Thatcher was interviewed with David Frost on Breakfast with Frost about her memoirs, and she promoted her book with radio and television interviews, book signings, a question and answer session at the Barbican chaired by Jeffrey Archer and a four-part BBC television series.

Geoffrey Howe reviewed the book in the Financial Times, Nigel Lawson in the Evening Standard, Douglas Hurd in The Spectator, Norman Tebbit in the Daily Mail and Bernard Ingham in the Daily Express.

One of her biographers, John Campbell, wrote of the book:

The book has its longueurs, but it is still by far the most comprehensive and readable of modern prime ministerial memoirs: partisan of course, but generally a clear and vivid account of her side of the arguments.
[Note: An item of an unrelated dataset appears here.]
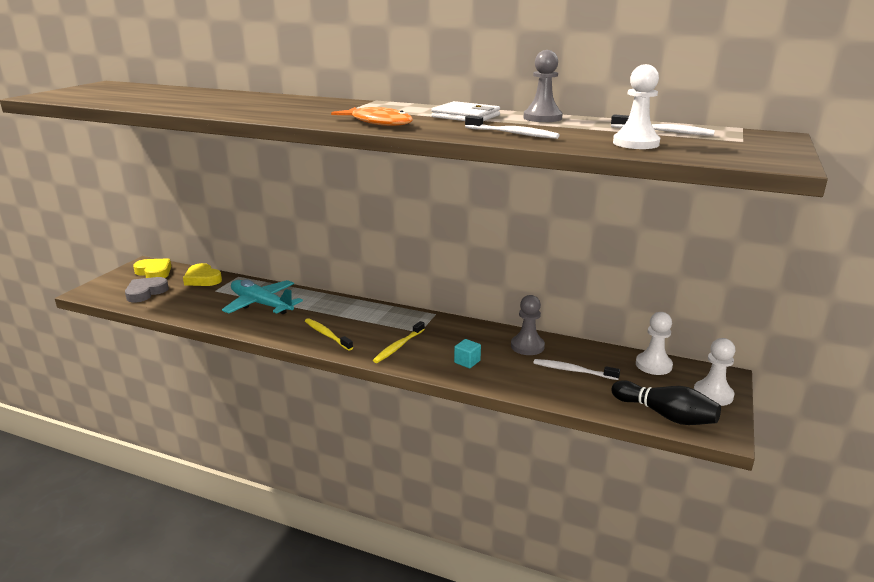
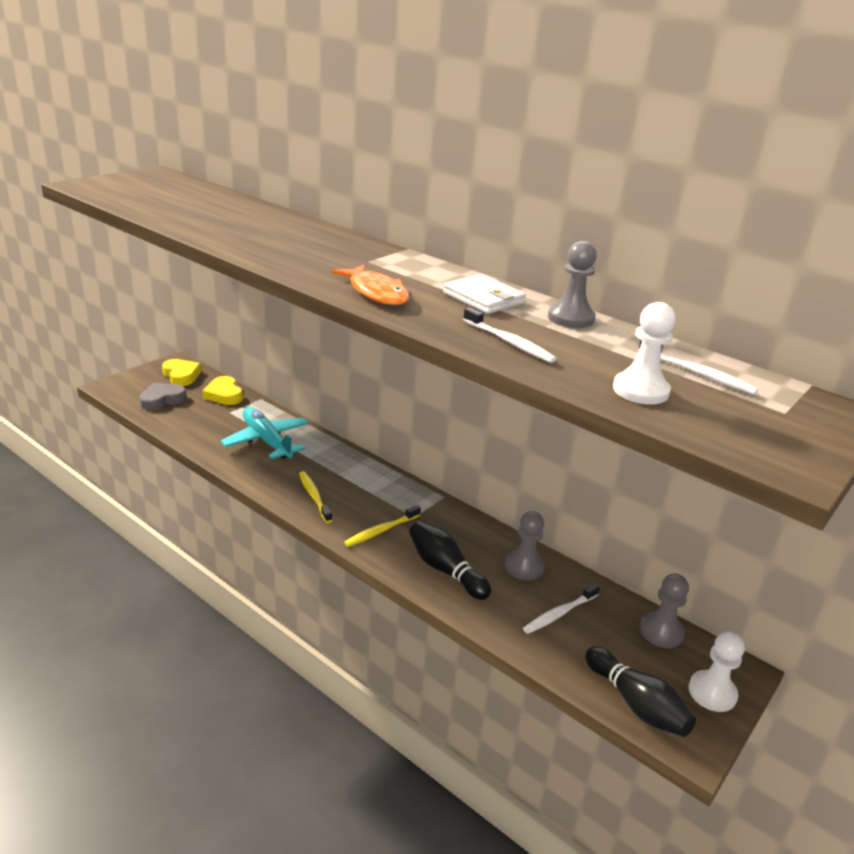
camera: 15 degrees right, 5 degrees up
(467, 362) = (445, 570): turquoise cube -> black bowling pin
(573, 371) = (559, 614): white toothbrush -> white toothbrush turned 75 degrees counterclockwise
(653, 365) = (661, 632): white pawn -> grey pawn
Of course it aggrandises her role, exaggerates the degree to which she knew where she was going from the beginning, slides over her moments of doubt and hesitation and diminishes the role of most of her colleagues, aides and advisers. It is a shockingly ungenerous book, shot through with gratuitously withering comments not only about people like Michael Heseltine and Geoffrey Howe whom she had some cause to feel bitter about, but also about other inoffensive colleagues who had served her well. Only Willie Whitelaw, Keith Joseph and Denis are beyond criticism, plus of course Bernard Ingham and Charles Powell. Other officials are barely mentioned. Nevertheless The Downing Street Years is a good record.